No mesmo instante, viu surgir um cavaleiro feito de luz, que atravessou bem na sua frente. Corisco ficou imóvel e em silêncio, enquanto a pintada fugia em disparada, rumo à serra. Guará, então, pulou da sela, sem saber o motivo. A visão já havia se desfeito.

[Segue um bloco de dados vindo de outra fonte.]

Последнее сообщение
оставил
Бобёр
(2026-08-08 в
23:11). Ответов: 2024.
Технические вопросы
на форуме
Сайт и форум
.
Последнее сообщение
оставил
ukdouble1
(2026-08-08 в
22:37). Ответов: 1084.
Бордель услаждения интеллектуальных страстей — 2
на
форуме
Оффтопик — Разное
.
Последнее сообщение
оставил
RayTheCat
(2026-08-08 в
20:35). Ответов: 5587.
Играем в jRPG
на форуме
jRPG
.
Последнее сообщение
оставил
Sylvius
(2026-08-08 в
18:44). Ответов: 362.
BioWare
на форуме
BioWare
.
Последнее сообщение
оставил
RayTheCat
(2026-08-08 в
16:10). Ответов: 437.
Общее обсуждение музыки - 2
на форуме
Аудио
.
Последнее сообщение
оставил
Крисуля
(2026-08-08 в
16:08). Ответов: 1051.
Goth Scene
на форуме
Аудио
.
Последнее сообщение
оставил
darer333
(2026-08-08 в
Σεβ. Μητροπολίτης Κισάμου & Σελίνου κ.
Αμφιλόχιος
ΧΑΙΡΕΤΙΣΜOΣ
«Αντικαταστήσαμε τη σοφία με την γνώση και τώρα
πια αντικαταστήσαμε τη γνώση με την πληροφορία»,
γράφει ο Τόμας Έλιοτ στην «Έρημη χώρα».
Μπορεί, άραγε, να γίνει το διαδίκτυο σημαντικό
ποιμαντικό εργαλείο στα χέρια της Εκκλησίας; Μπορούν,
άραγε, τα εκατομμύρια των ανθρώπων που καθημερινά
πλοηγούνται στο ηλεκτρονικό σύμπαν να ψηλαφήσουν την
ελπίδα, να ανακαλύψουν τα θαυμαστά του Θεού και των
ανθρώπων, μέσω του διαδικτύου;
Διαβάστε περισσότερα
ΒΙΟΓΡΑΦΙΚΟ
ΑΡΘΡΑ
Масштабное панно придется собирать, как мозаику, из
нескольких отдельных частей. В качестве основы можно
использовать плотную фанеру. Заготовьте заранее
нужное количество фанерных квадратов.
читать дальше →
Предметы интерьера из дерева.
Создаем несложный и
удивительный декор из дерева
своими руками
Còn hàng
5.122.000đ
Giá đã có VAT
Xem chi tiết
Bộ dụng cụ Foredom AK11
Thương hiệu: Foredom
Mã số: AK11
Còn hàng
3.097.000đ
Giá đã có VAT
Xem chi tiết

O peão tirou o chapéu, se ajoelhou e, mesmo sem saber, tentou fazer o sinal da cruz.

De volta à sela, pouco mais à frente avistou Malhada e sua cria. Já começavam a cair grossos pingos de chuva e o céu era riscado por relâmpagos intermitentes e os trovões pareciam sacudir a terra.

Guará pegou a bezerrinha, a envolveu em sua capa de peão e seguiu os passos lentos rumo ao curral, acompanhado da Malhada.

Chegando debaixo de pesado temporal, colocou a mãe e a cria no galpão e entrou na varanda, procurando pela patrão.

Tonico Leme, mesmo sem entender a urgência, foi logo perguntando:

- O que é isso, peão? Vá tirar essa roupa molhada!

Ao que Guará respondeu, tirando o chapéu:

- Patrão, por Nosso Senhor Jesus Cristo! Eu preciso lhe contar o vi há pouco lá na porteira velha!